Texto de origen
┌──

La Virgen del Amor. Foto: Álvaro Simón Quero |
Cuánto he dudado en volver sobre estos pasos para deshacer lo andado. Ahora lo que me empuja es este vacío del tiempo de Pascua, enfadados como estamos con la primavera -a la que nos gustaría ponerle cara para cruzársela-, y esta necesidad primaria que nos empuja una y otra vez a rebuscar en los mentideros habituales, donde hemos comentado los ínfimos detalles del buen hacer, fruslerías de esas que nos encantan -la leche frita de la Canasta- y primicias necesarias para estar en la esquina adecuada.
La tarde gris del Miércoles Santo -que epíteto lo de la coloratura, vaya novedad- se materializaba de verdad este Calvario donde se torcían las proporciones y eran menos las que se echaban a la calle que las que se quedaban en casa. Ya no sería de otra forma, quién lo iba a decir. Entre unos y otros andábamos tejiendo la información puntual de dónde se encontraba Salesianos, con la ventaja de llegar por el camino más corto a la Catedral. Iban bien arropados de público, una vez que Fusionadas plantaba sus cuatro tronos en San Juan, y con una calma deliciosa que nos hacía olvidar, por momentos, los trances de lluvia que iban a asolar la ciudad para dejarla huérfana de sus grandes devociones.
El último angelillo de Salesianos portaba una banderola con el anagrama de las JMJ. Foto: Álvaro Simón Quero |
Así que nos lo tomamos con deleite. Y nos recreamos con ese grupo escultórico, que es de los pocos en los que se tiene en todo momento la sensación de estar ante un conjunto, por lo bien hilado de las conversaciones entre unos y otros. Entre la madera barnizada, los dorados como viejos y los ropajes tostados, el misterio de Salesianos consigue esa impronta completa en la que nada desentona. Bueno, la pañoleta de propaganda que aireaba un angelillo en la trasera, que ya la podían haber anudado en otro sitio. Pecata minuta.
Los vimos llegar al primer templo un tanto encogidos en el alma porque sabíamos que esas no eran sus horas y que andaba todo trastocado; esta no es la Semana Santa que hemos señalado en los itinerarios, que hemos planificado al milímetro, esa que tenemos prevista y aún así nos sorprende...
Nuevo Vía Crucis del Rico, ejecutado por varios pintores malagueños. En primer plano, "Jesús con la Cruz a Cuestas", de Antonio Montiel. Foto: Álvaro Simón Quero |
Después de unas menudencias de La Exquisita, pillamos sitio ante el piramidión del Teatro Romano mientras van llegando los capirotes de habichuela que siempre acarrean algún chascarrillo. Y un poco más y se nos atraganta la torrija con esa pinacoteca prescindible que es el Vía Crucis del Rico. Una pena el gasto en hilos de oro para enmarcarlos como lábaros. Viene a la cabeza, bien en el medio, el estandarte de Antonio Montiel, que se ha vuelto a pintar a sí mismo de Jesucristo abrazando la cruz; pero con qué expresión incierta de cualquier cosa menos del sufrimiento del Señor. Y mira que en su momento lo de Juanita Reina no me pareció tan grave. Pero esto no tiene nombre. Me digo que ya los perdonará Jesús el Rico, que no saben lo que hacen.

└──

Datos aportados
┌──

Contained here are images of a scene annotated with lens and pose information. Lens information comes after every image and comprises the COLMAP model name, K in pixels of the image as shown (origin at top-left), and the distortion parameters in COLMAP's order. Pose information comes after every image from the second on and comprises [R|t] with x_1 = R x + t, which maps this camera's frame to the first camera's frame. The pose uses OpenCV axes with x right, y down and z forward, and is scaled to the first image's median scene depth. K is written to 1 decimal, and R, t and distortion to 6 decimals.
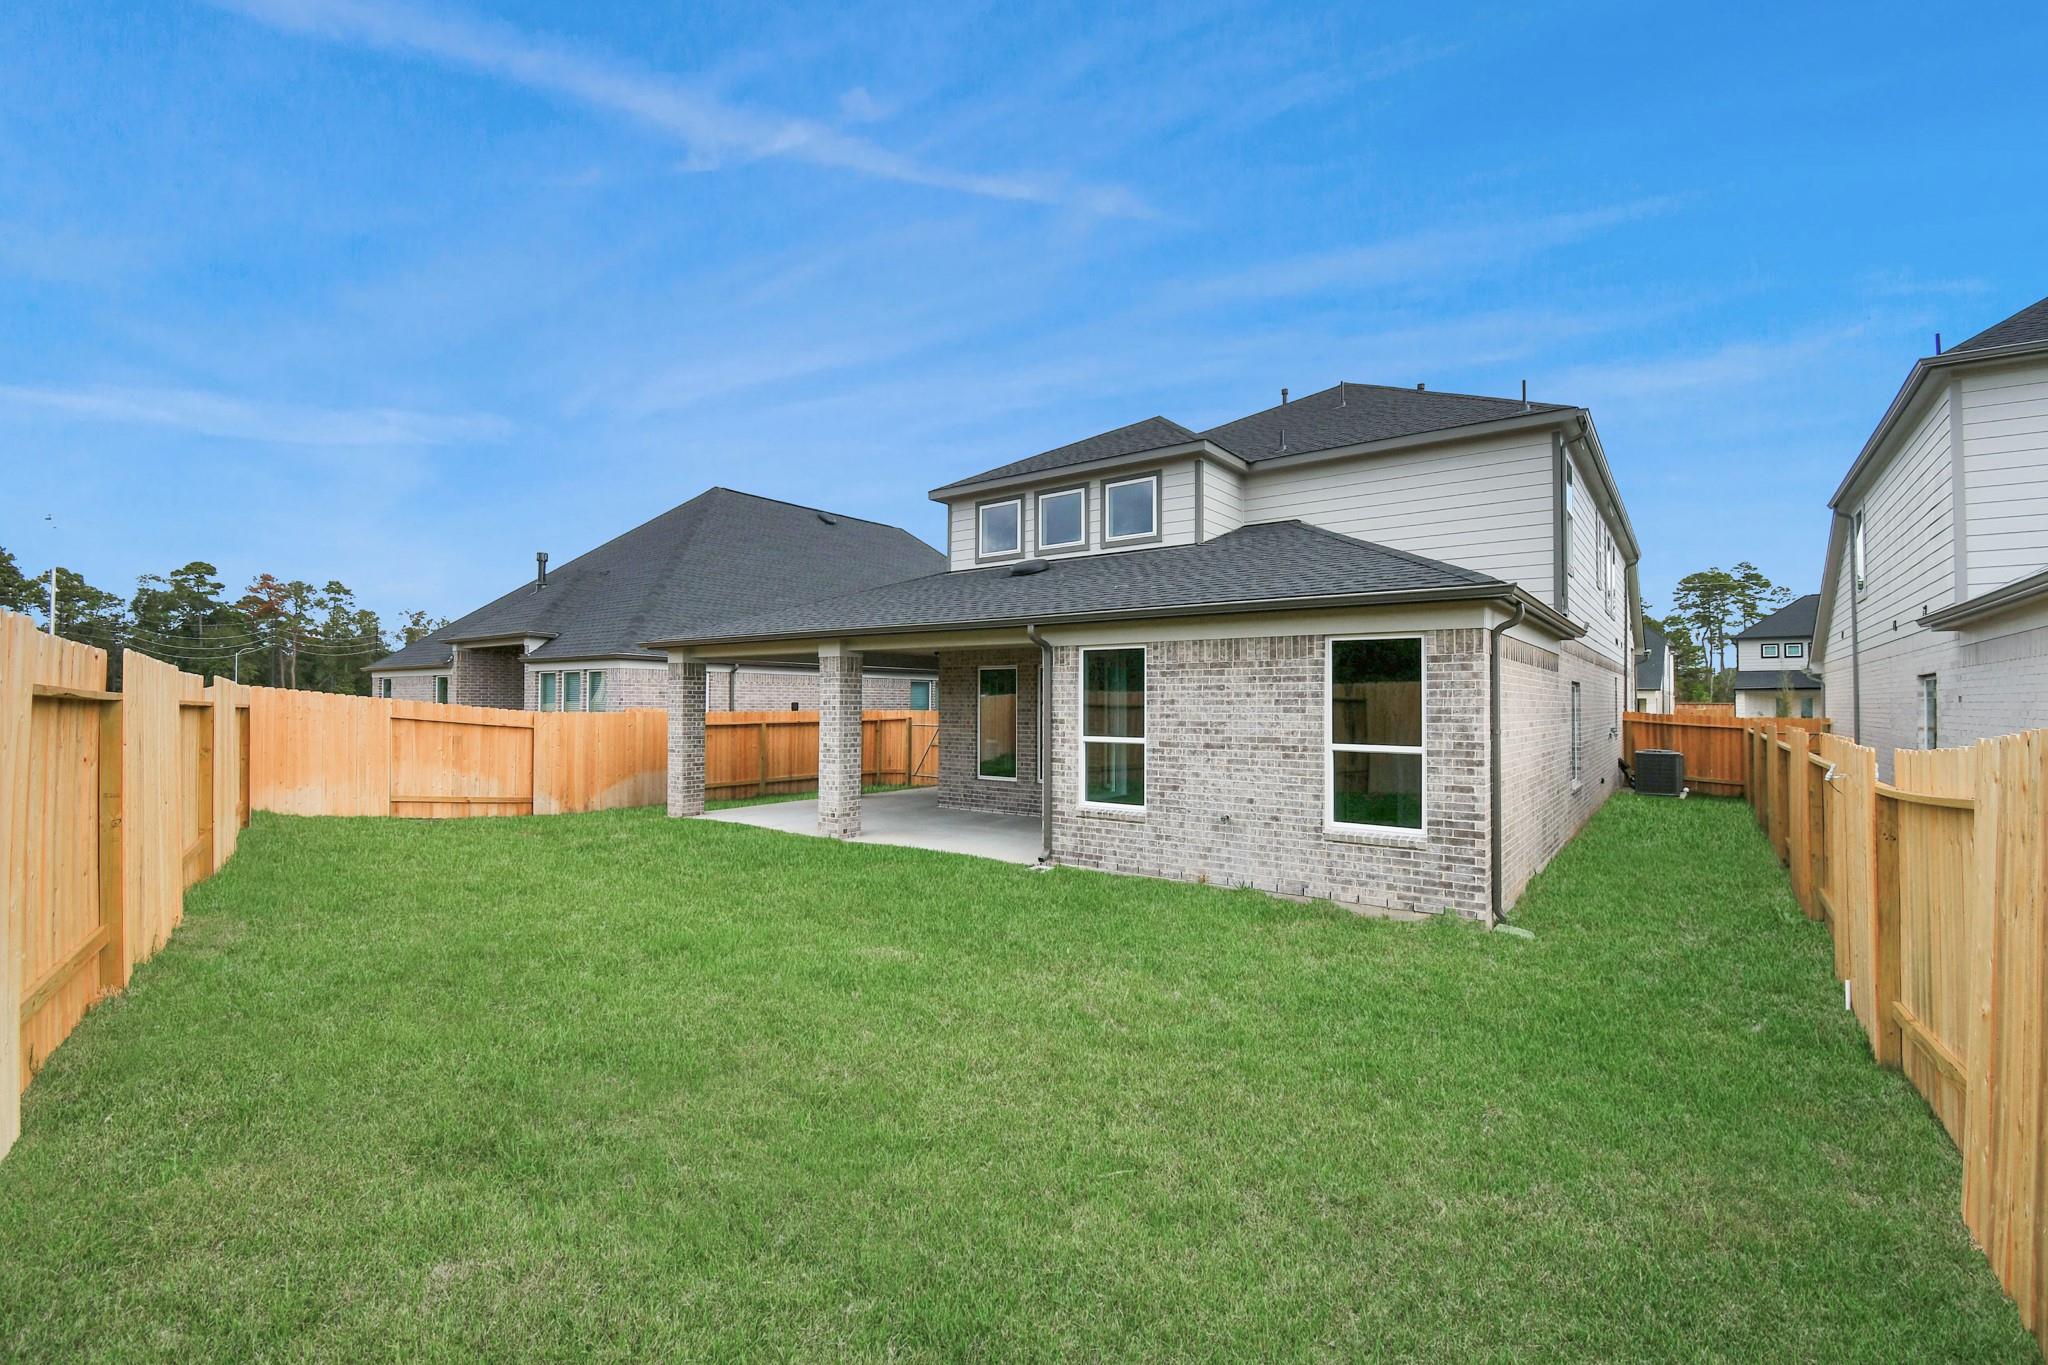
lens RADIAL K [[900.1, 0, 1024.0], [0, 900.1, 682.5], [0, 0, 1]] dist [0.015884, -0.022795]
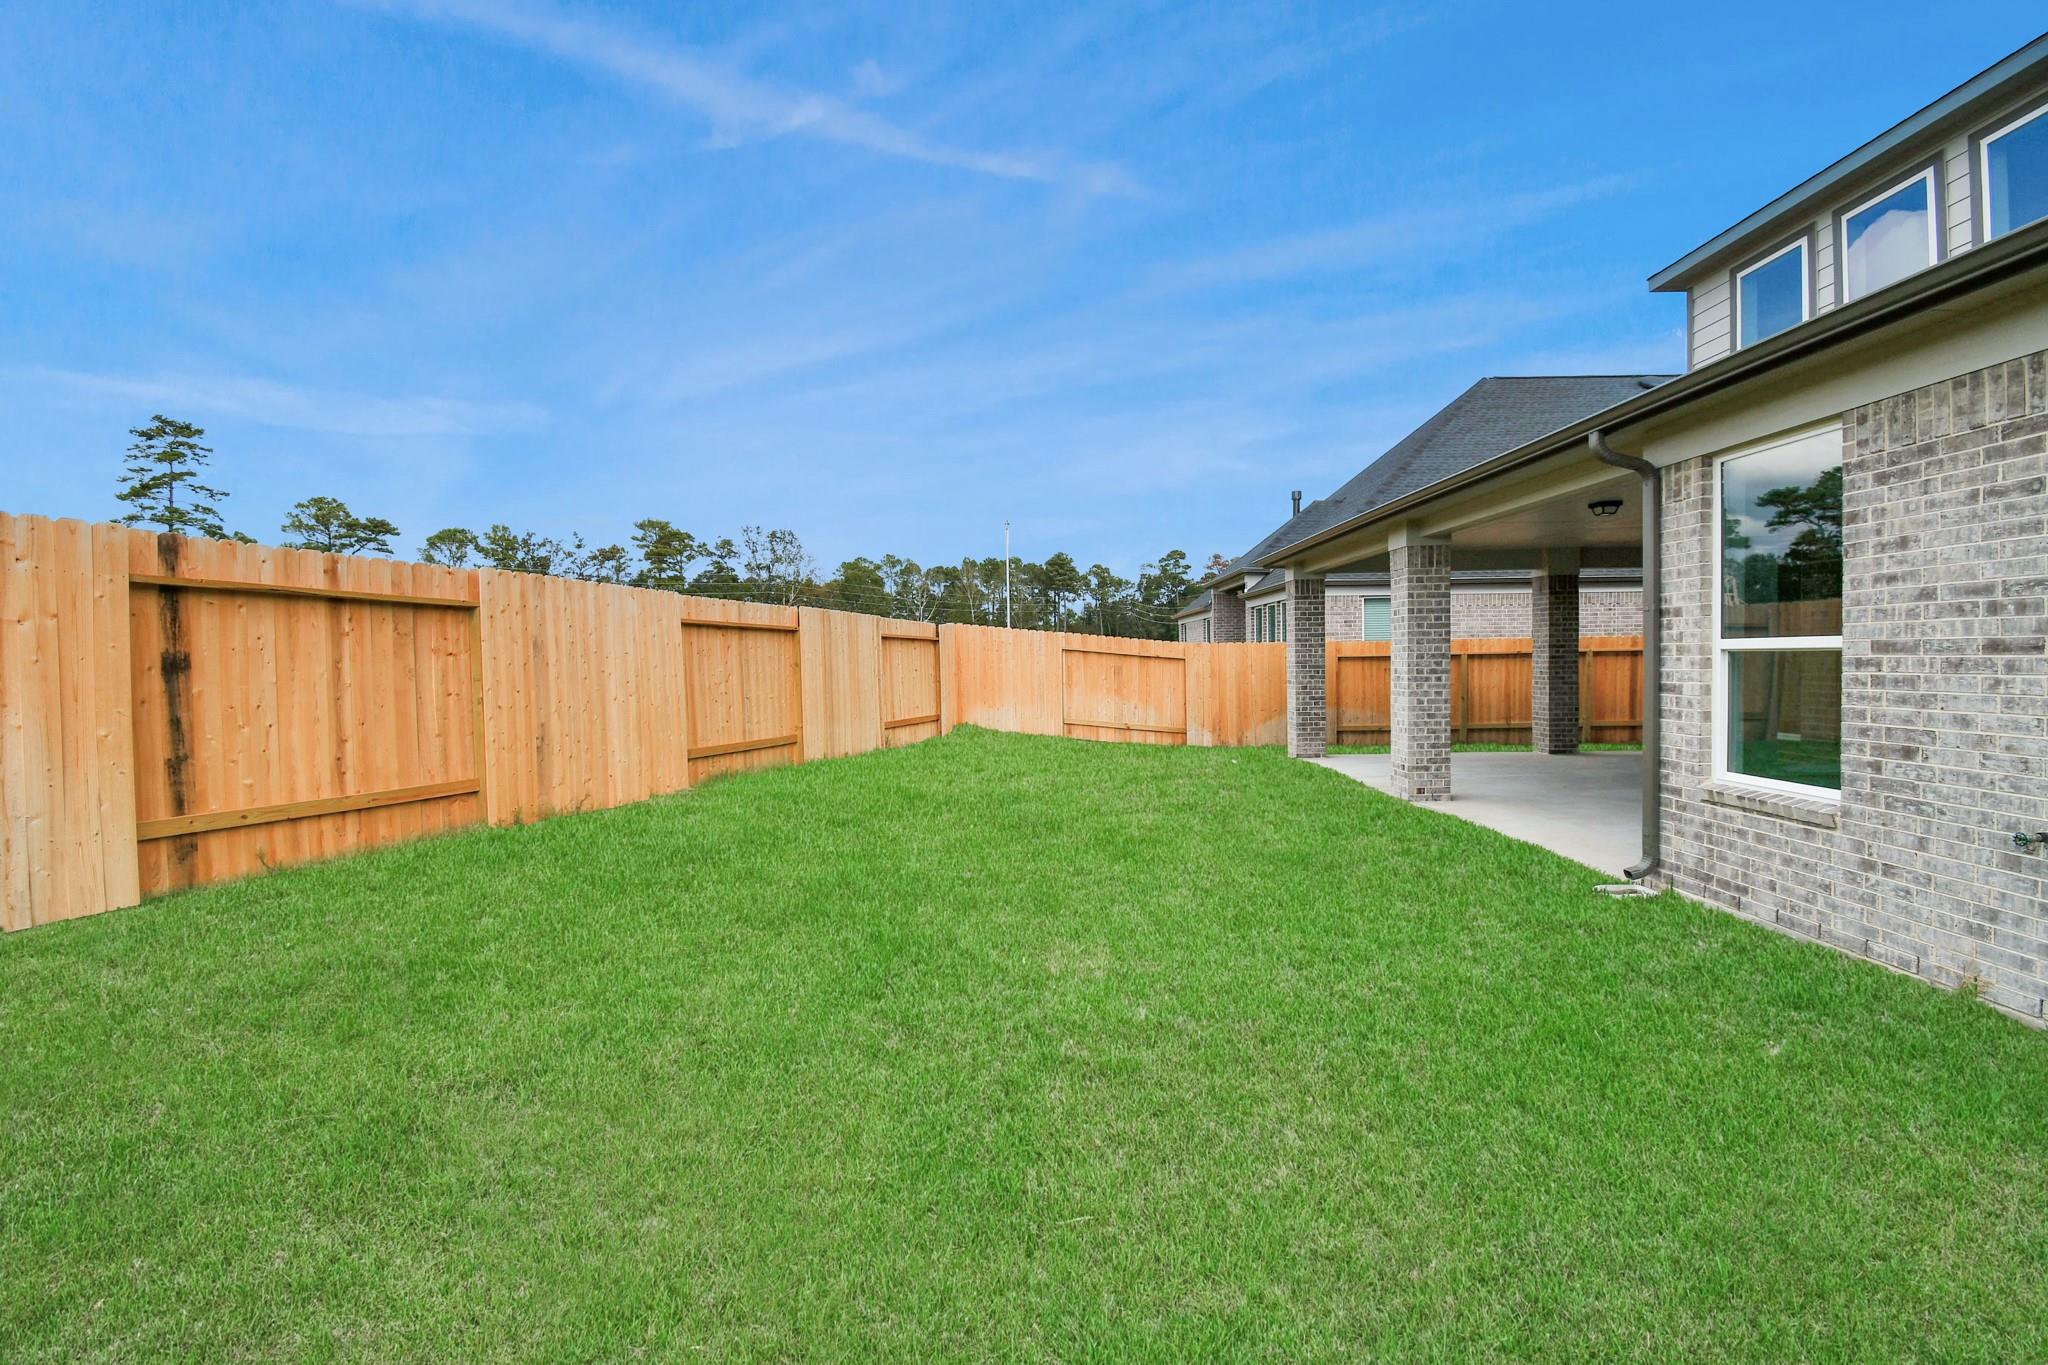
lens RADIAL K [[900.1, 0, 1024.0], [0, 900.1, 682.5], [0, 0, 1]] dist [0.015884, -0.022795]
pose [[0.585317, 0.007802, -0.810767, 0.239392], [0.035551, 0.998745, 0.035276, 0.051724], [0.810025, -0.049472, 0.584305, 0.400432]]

└──
┌──

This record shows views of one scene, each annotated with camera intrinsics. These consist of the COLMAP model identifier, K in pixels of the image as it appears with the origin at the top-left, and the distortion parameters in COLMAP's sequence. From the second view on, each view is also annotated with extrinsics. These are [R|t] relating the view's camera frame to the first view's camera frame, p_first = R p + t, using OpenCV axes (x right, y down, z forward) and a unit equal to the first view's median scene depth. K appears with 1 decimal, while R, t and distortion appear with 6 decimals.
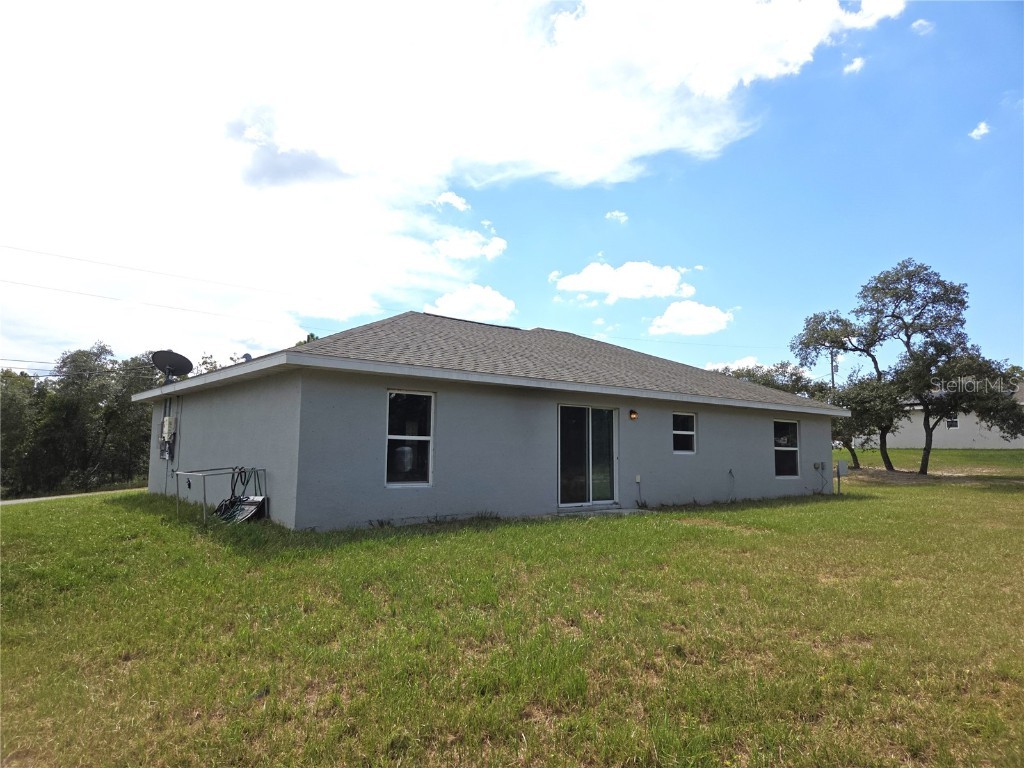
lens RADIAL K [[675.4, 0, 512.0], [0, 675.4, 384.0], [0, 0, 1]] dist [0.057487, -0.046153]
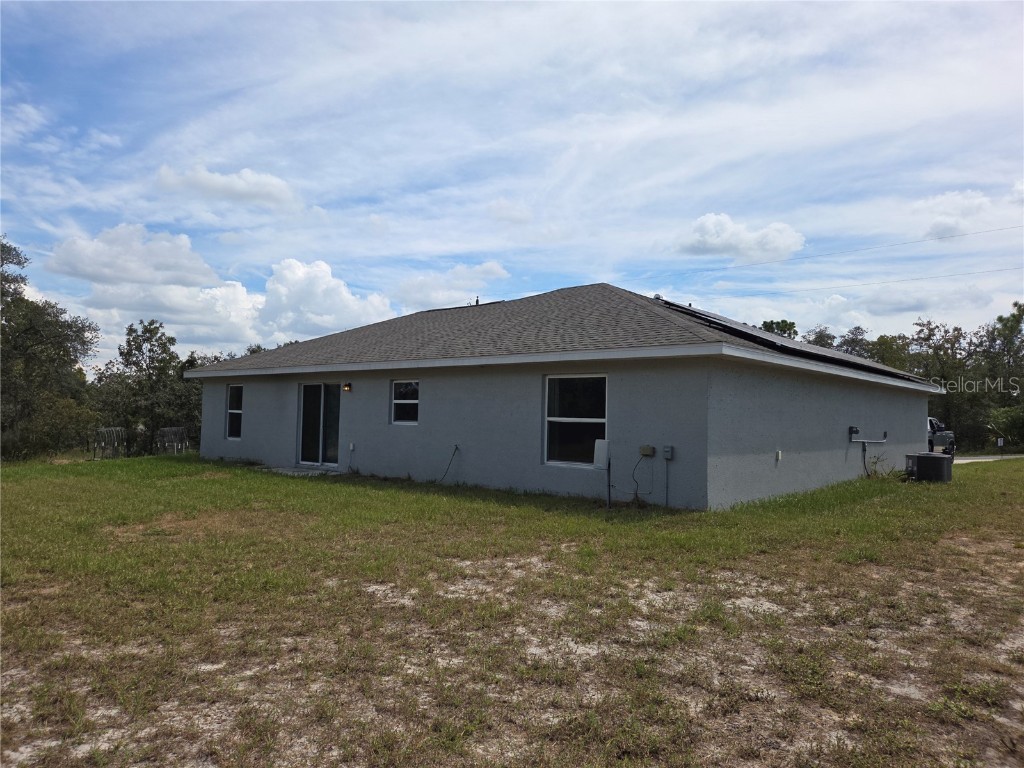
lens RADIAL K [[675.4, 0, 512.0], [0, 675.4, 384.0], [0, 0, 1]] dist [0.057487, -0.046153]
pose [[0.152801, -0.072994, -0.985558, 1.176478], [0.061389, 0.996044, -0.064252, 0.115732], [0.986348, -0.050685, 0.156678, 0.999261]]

└──
┌──

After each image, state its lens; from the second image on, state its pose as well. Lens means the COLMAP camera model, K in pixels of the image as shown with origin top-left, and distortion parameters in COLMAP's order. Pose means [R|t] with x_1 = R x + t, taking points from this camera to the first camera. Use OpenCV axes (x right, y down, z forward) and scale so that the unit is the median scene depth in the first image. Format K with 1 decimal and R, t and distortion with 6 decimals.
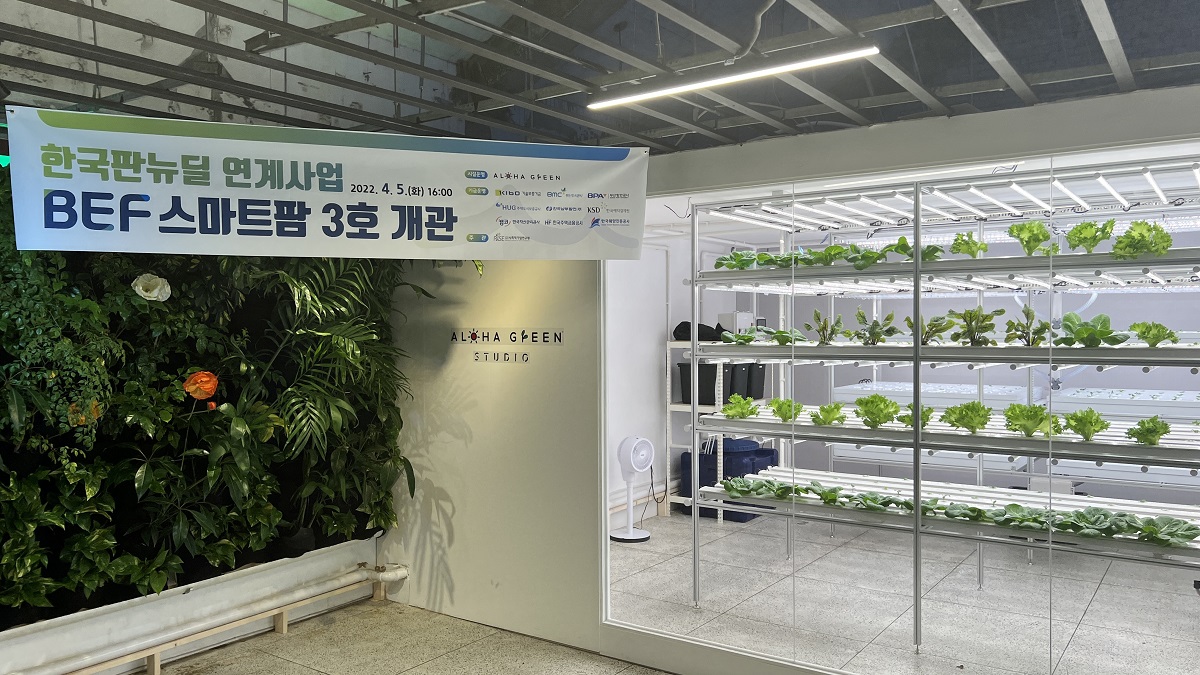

└──

Trabajo por hacer
#1 Copia cada pie de foto del texto sobre el Miércoles Santo, sin el crédito del fotógrafo.
#2 Por favor, prosigue el texto sobre el Miércoles Santo a partir de su última frase.

Respuestas numeradas
#1
- La Virgen del Amor.
- El último angelillo de Salesianos portaba una banderola con el anagrama de las JMJ.
- Nuevo Vía Crucis del Rico, ejecutado por varios pintores malagueños. En primer plano, "Jesús con la Cruz a Cuestas", de Antonio Montiel.

#2
El Cristo, el de verdad, se aproxima haciendo invisible la que prometían dificultosa maniobra en diagonal. La Virgen del Amor, mucho más seria. Jesús Frías la ha arreglado con tablas y le está midiendo la estrechez del pollero para dejarla en su esencia y nada más. Es la Virgen más bonita de Dubé, pidiendo en susurros un palio de categoría. Que digo yo que tiempo al tiempo, que todo se andará.
La noche se gasta en Madre de Dios entretenidos con un cable que no deja avanzar la cruz del Cristo de las Penas; y se forma uno de esos espectáculos bochornosos, acude una grúa y el gentío estalla en aplausos al resolverse el entuerto. Cosas de esta nuestra Málaga que habría aplaudido también al sistema hidráulico de los arbotantes de la Paloma, de haber salido. Por cierto; qué maravilla de trono parece estrenar el Señor de la Puente.
Camino a casa, desvaídos, nos sorprende un nazareno de la Sangre que camina junto a sus padres con el capirote puesto. Tamaña es la impronta de lo visto que acordamos hacerle un monumento no ya al nazareno en general, sino a ese nazareno concreto de la Sangre. Qué mérito, en esta ciudad donde no se estila el anonimato de la penitencia, empeñarse en el antifaz. Sin embargo todo se trunca a la altura de Puerta Nueva cuando el nazareno se vuelve tiernamente a su progenitor pidiéndole algodón de azucar. Era mucho pedir...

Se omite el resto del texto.